Berdasarkan pemantauan Tim Media kami, sudah beberapa hari lebih dari satu minggu tidak dikerjakan ucap masyarakat setempat yang tidak mau disebutkan namanya kepada media ini, Embung yang seharusnya menjadi harapan untuk pengairan persawahan atau aliran air untuk warga sekitar desa bumi jaya. Justru menjadi sebaliknya, hanya memberi rasa kecewa mendalam, dalam pengerjaan embung tersebut, Sabtu (04/10/2025)
“Pada mulanya kami sangat bersyukur dengan adanya pembangunan embung ini, karena sudah menjadi harapan kami sebagai warga desa Bumi Jaya dan juga petani. Namun, setelah mulai pekerjaan atau pembangunan pada bulan Juli sampai saat ini masih begitu saja tidak ada kemajuan dan juga banyak keganjilan dalam pekerjaan yang kami lihat, pertama berkaitan dengan galian, dari penglihatan kami hanya sebagian yang digali, sehingga kami curigai ini ada indikasi korupsinya, dan tidak sesuai dengan perencanaan.
Warga sangat kecewa, dan menyayangkan kondisi Pembangunan Embung dan Penampung Air Lainnya dalam pengerjaannya tidak sesuai dengan harapan, begitu juga dengan perasaan kecewa kepada pihak Konsultan Pengawas Proyek dan juga pengawasan dari pihak UPT PUPR Kecamatan Candipuro yang tidak ada di lokasi proyek.

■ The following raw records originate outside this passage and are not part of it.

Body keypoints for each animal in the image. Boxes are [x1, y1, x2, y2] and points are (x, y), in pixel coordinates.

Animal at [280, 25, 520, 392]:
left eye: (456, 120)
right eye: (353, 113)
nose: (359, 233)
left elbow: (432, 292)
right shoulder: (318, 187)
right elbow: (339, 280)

Kami selaku media melihat langsung di lapangan pekerjaan embung yang ada di dusun rejo mulyo desa bumi jaya. “Perlu kami sampaikan bahwa pekerjaan Embung di desa Bumi Jaya yang dikerjakan oleh CV. Mahardika Abyakta Sentosa, dengan nilai proyek cukup fantastis dan adanya kegiatan proyek yang ada di dusun rejo mulyo desa bumi Jaya, dari konstruksi yang kami liat pekerjaannya di duga asal-asalan tidak sesuai dengan spek dan sangat memprihatinkan dalam pengerjaan sebelumnya.
Padahal dalam pembangunan atau pekerjaan proyek embung ini sesuai jadwal di mulai bulan juli sampai bulan Oktober 2025 hanya terlihat kayu-kayu di tumpukkan begitu saja di sekitar embung tersebut. Excavator alat berat juga sudah beberapa minggu tidak berjalan seperti biasanya.
“Seharusnya material semen, pasir, batu dan lainnya sudah ada dilokasi tapi sampai saat ini belum kelihatan.” Jelas kami menduga proyek tersebut tidak akan selesai pada waktunya.
Harapan masyarakat kepada Bupati Egi agar Dinas PUPR dan Konsultan Pengawas serta PPK bertanggung jawab menjalankan tugasnya sesuai dengan Tupoksinya masing-masing.
Begitu juga disampaikan oleh warga setempat bahwa pekerjannya kebanyakan orang luar dan tidak memakai tukang atau kenek penduduk sekitarnya, dimana kearifan lokal itu jangan sampai hilang jangan diberdayakan orang luar tapi berdayakan orang setempat yaitu warga Bumi Jaya.